2) DamsDataMatrix normalization should normalize criteria to the range using max/min values as in:

WSMMaxVector <- list("list", matrix_cols)
  for ( k in 1:matrix_cols ){
      WSMMaxVector[[k]] <- max(DamsDataMatrix[,k,], na.rm=FALSE)      }
  WSMMaxVector <- unlist(WSMMaxVector)

  WSMMinVector <- list("list", matrix_cols)
  for ( k in 1:matrix_cols ){
      WSMMinVector[[k]] <- min(DamsDataMatrix[,k,], na.rm=FALSE)      }
  WSMMinVector <- unlist(WSMMinVector)

(SEE ATTACHED SPREADSHEET) DamsDataNormalized.xlsx 3)Prefs matrix * DamsDataNormalized

4) weighted sum calculation for each dam across all alternatives (8 x 2D matrices) ***this is the single-dam result, each 2D matrix is the result for the individual dam results tabs.
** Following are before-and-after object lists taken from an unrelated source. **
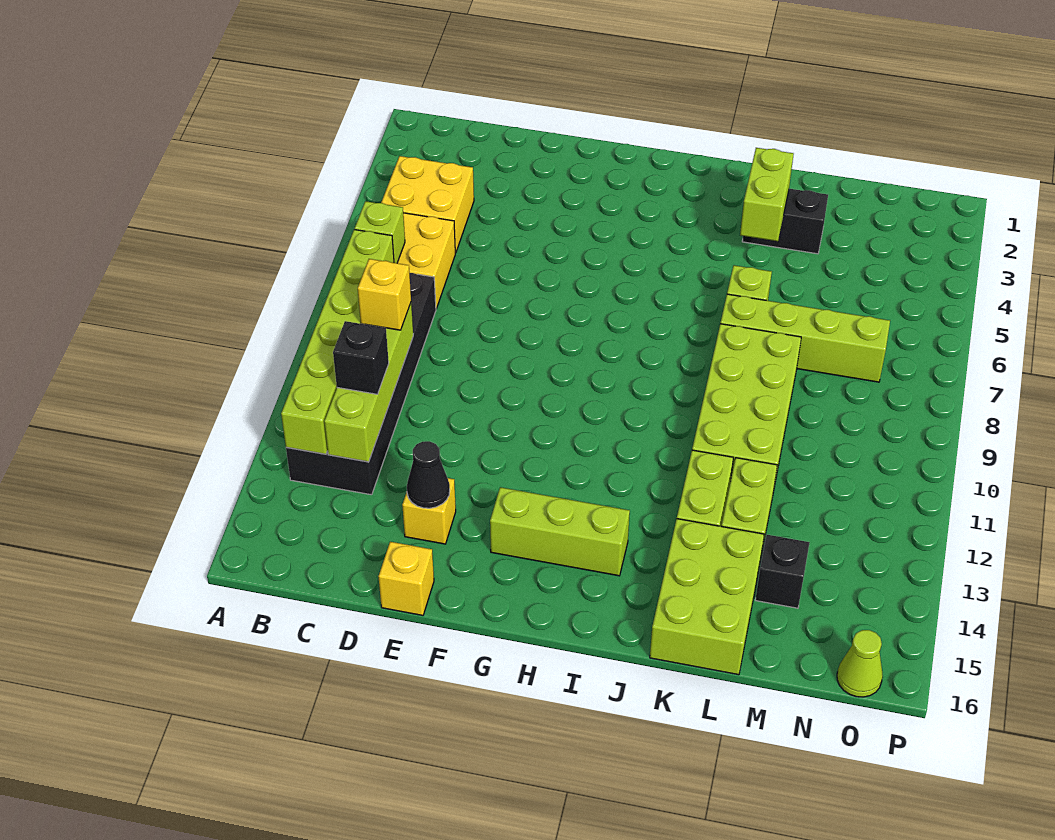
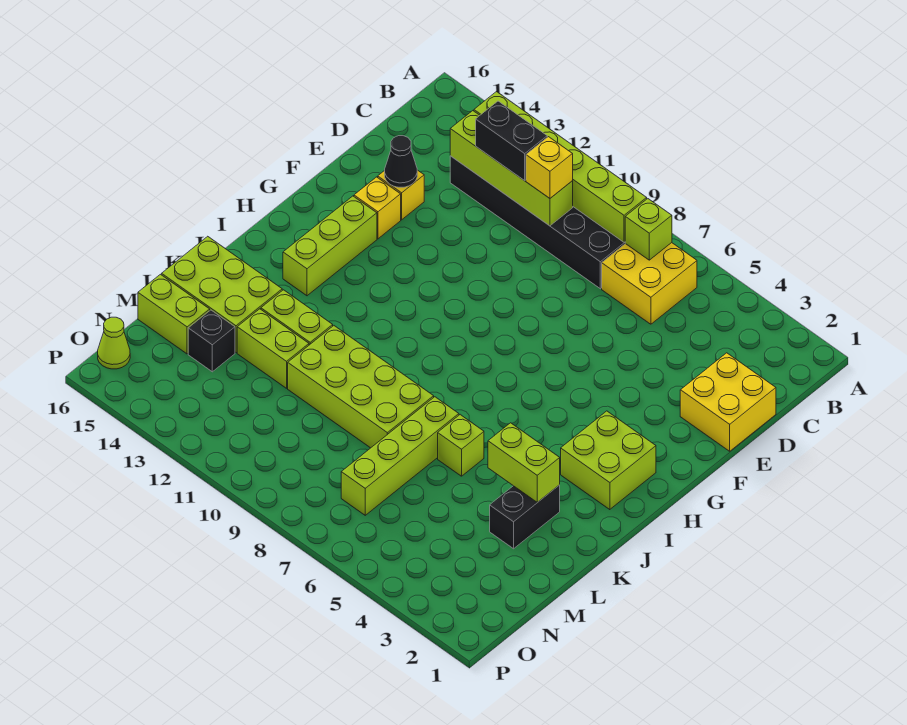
yellow 2x2 brick [381,156,474,253] -> yellow 2x2 brick moved to [680,353,776,451]
black 1x1 brick [333,321,389,394] -> black 1x2 brick [476,101,547,181]
yellow 1x1 brick [378,542,434,615] -> yellow 1x1 brick moved to [354,177,401,239]
none -> lime 2x2 brick [561,411,656,510]
none -> lime 1x2 brick [138,274,210,354]

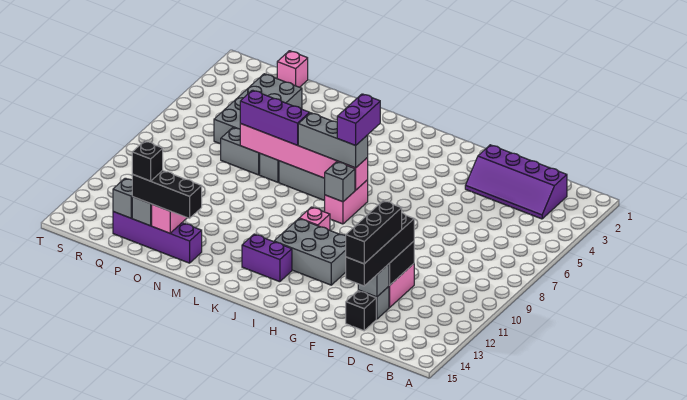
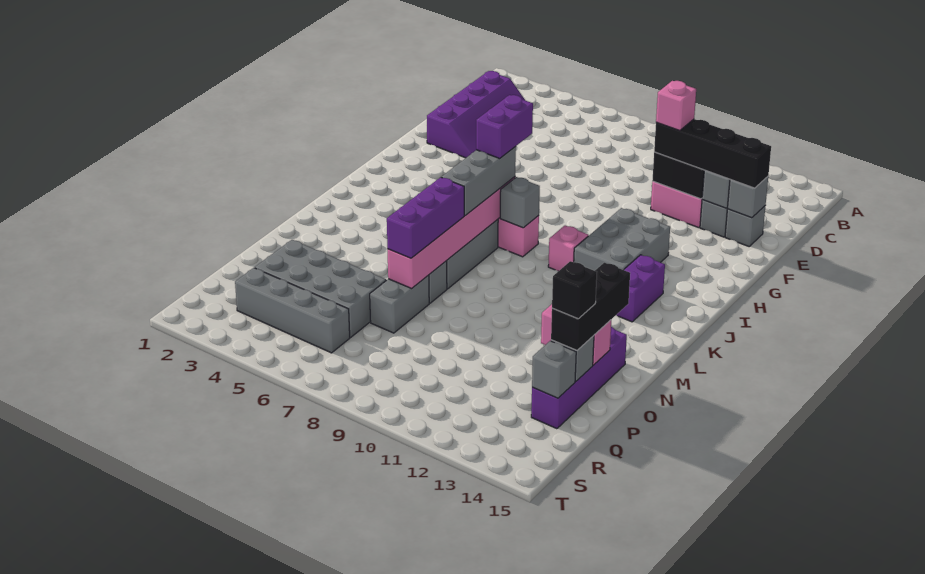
black 1x3 brick [346,201,402,264] -> none
black 1x1 brick [346,291,376,331] -> grey 1x1 brick [725,205,766,246]
none -> grey 1x1 brick [727,177,768,218]
purple 1x2 brick [337,94,380,145] -> purple 1x2 brick turned to [476,95,533,158]
pink 1x1 brick [277,51,308,87] -> pink 1x1 brick moved to [656,81,696,131]
none -> grey 1x4 brick [235,268,350,353]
5) and then normalize alternatives to the range, likewise using min/max values (back to the 3D matrix)

6) weighted sum calculation across all dam/alternative 'scenarios' (3D) ***this is the multi-dam result, where the dam/alternative 'scenarios' are all considered and optimized for the "best" result.

elbfox commented 4 years ago

OK I'm somewhat confident that I actually have this all sorted out in the SamUpdate_WSM branch, now. @sythel I will make a pull request and assign you for review.

Up Next: I will spend some time this weekend adjusting the existing graph-related issues to reflect the variable names I'm using in the WSM function so we can get those working. The function dynamically identifies which map we need to show in the multi-dam result page based on the multi-dam ranking (Thanks @samGroy!!), but I am not sure yet how to actually grab the map from the maps folder in a dynamic way.